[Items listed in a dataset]
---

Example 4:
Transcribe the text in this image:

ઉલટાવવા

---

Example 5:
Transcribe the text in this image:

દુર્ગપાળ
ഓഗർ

- About this exercise -
Without dropping a single line, output the records above exactly.

- Exercise answer -
---

Example 4:
Transcribe the text in this image:

ઉલટાવવા

---

Example 5:
Transcribe the text in this image:

દુર્ગપાળ
ഓഗർ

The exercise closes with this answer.